▶ [Directions]
Reproduce, exactly and only, the lines of the data that follows from the one containing "svih funkcija web" down to the one containing "opotrebovaniu, vode aj slnečnému žiareniu.", without pictures.

Supplied material Start Marker

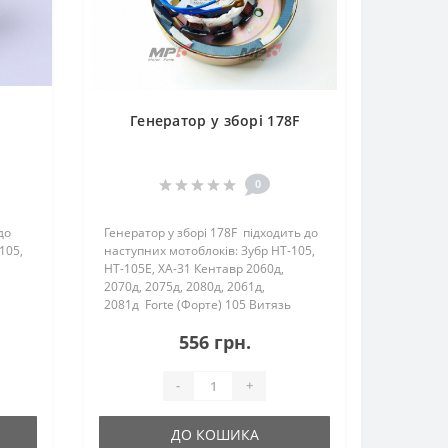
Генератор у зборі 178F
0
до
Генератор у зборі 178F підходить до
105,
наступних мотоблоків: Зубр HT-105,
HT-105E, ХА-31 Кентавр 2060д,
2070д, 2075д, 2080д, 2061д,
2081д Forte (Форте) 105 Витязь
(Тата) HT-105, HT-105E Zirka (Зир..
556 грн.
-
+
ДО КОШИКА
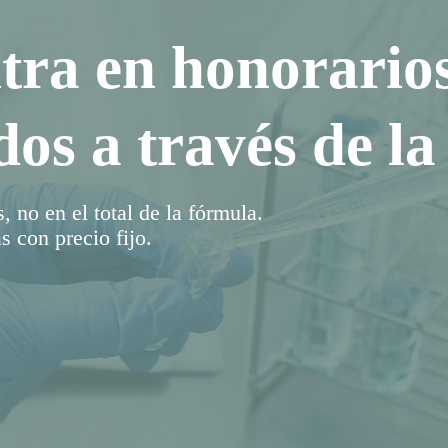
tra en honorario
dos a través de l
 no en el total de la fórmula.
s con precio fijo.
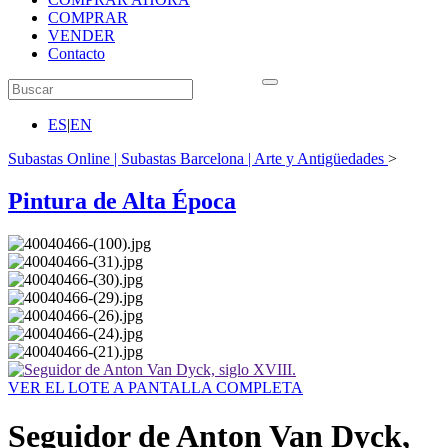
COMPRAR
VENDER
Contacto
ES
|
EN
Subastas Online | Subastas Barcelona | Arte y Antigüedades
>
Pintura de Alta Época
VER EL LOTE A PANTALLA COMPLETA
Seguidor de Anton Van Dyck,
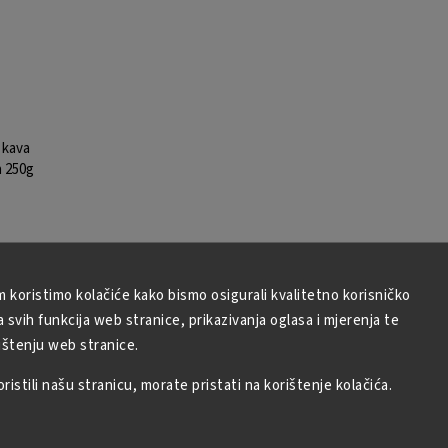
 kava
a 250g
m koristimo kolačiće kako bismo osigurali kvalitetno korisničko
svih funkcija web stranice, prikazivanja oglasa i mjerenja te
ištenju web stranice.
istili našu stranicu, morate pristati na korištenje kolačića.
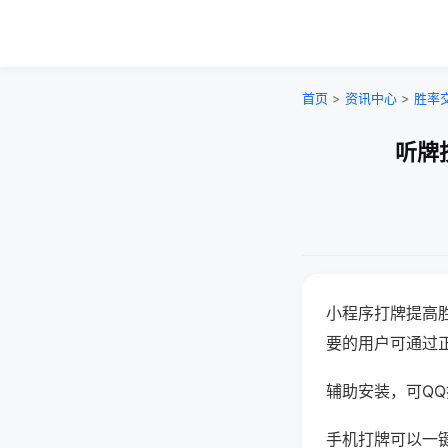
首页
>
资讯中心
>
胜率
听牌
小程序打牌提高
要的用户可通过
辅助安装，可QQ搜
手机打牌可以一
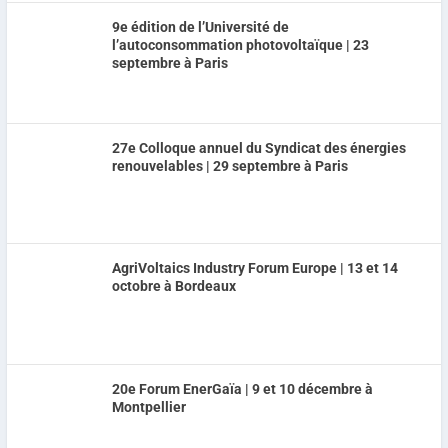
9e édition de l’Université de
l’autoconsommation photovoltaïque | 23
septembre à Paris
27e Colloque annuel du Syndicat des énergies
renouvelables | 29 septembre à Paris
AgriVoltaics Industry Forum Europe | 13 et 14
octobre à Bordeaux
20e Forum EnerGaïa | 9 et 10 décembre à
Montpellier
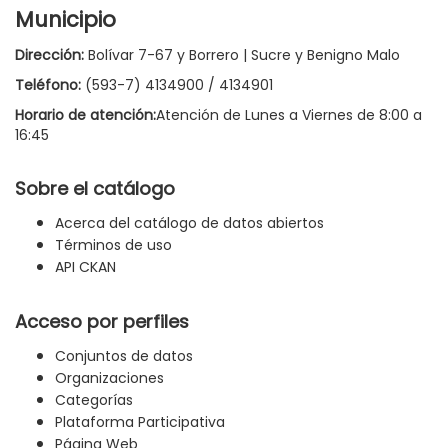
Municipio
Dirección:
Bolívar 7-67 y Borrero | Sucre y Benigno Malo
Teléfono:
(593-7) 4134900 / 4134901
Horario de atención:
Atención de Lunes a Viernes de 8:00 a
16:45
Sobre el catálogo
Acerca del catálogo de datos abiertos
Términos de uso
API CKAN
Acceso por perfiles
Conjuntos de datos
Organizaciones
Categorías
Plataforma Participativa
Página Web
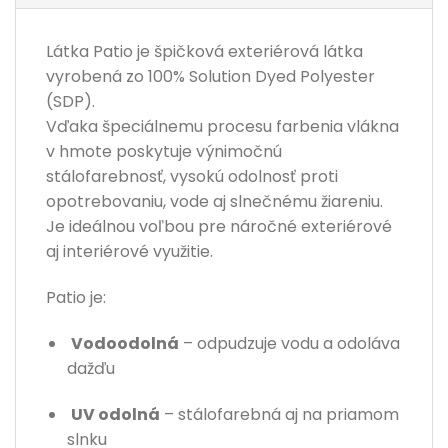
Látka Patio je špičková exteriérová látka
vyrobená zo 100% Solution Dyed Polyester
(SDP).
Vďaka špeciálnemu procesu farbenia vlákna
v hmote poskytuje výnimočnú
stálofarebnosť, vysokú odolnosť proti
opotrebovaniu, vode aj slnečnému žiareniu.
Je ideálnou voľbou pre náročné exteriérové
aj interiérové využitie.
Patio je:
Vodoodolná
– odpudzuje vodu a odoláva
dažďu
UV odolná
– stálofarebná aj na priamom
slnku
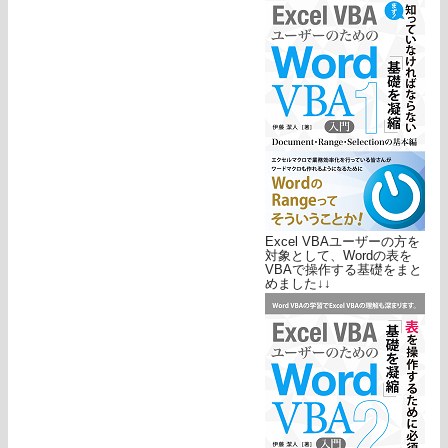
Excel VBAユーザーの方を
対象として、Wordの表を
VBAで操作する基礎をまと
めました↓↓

Supplied material End Marker
Supplied material Start Marker

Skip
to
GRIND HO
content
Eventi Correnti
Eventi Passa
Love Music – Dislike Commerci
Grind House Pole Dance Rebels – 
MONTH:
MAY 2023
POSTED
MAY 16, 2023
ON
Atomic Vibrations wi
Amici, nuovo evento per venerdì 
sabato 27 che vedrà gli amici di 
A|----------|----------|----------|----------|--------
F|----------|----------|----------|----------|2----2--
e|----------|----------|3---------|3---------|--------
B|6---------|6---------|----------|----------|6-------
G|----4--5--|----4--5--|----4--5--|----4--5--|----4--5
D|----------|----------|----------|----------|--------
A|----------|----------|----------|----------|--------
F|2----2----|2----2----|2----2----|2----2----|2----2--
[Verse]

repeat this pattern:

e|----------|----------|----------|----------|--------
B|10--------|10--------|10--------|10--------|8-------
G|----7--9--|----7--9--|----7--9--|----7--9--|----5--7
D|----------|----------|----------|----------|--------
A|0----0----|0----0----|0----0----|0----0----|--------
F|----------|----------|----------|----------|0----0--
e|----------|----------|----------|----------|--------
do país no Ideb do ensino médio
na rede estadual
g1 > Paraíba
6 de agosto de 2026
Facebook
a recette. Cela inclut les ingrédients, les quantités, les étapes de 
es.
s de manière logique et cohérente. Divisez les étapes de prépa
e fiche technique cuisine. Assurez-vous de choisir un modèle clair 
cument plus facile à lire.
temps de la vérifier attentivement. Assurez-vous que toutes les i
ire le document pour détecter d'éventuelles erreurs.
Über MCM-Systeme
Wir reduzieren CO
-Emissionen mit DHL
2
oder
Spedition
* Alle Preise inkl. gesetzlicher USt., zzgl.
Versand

Supplied material End Marker

▶ [Exercise answer]
svih funkcija web stranice, prikazivanja oglasa i mjerenja te
ištenju web stranice.
istili našu stranicu, morate pristati na korištenje kolačića.
首页
>
资讯中心
>
胜率
听牌
小程序打牌提高
要的用户可通过
辅助安装，可QQ搜
手机打牌可以一
9e édition de l’Université de
l’autoconsommation photovoltaïque | 23
septembre à Paris
27e Colloque annuel du Syndicat des énergies
renouvelables | 29 septembre à Paris
AgriVoltaics Industry Forum Europe | 13 et 14
octobre à Bordeaux
20e Forum EnerGaïa | 9 et 10 décembre à
Montpellier
Municipio
Dirección:
Bolívar 7-67 y Borrero | Sucre y Benigno Malo
Teléfono:
(593-7) 4134900 / 4134901
Horario de atención:
Atención de Lunes a Viernes de 8:00 a
16:45
Sobre el catálogo
Acerca del catálogo de datos abiertos
Términos de uso
API CKAN
Acceso por perfiles
Conjuntos de datos
Organizaciones
Categorías
Plataforma Participativa
Página Web
Látka Patio je špičková exteriérová látka
vyrobená zo 100% Solution Dyed Polyester
(SDP).
Vďaka špeciálnemu procesu farbenia vlákna
v hmote poskytuje výnimočnú
stálofarebnosť, vysokú odolnosť proti
opotrebovaniu, vode aj slnečnému žiareniu.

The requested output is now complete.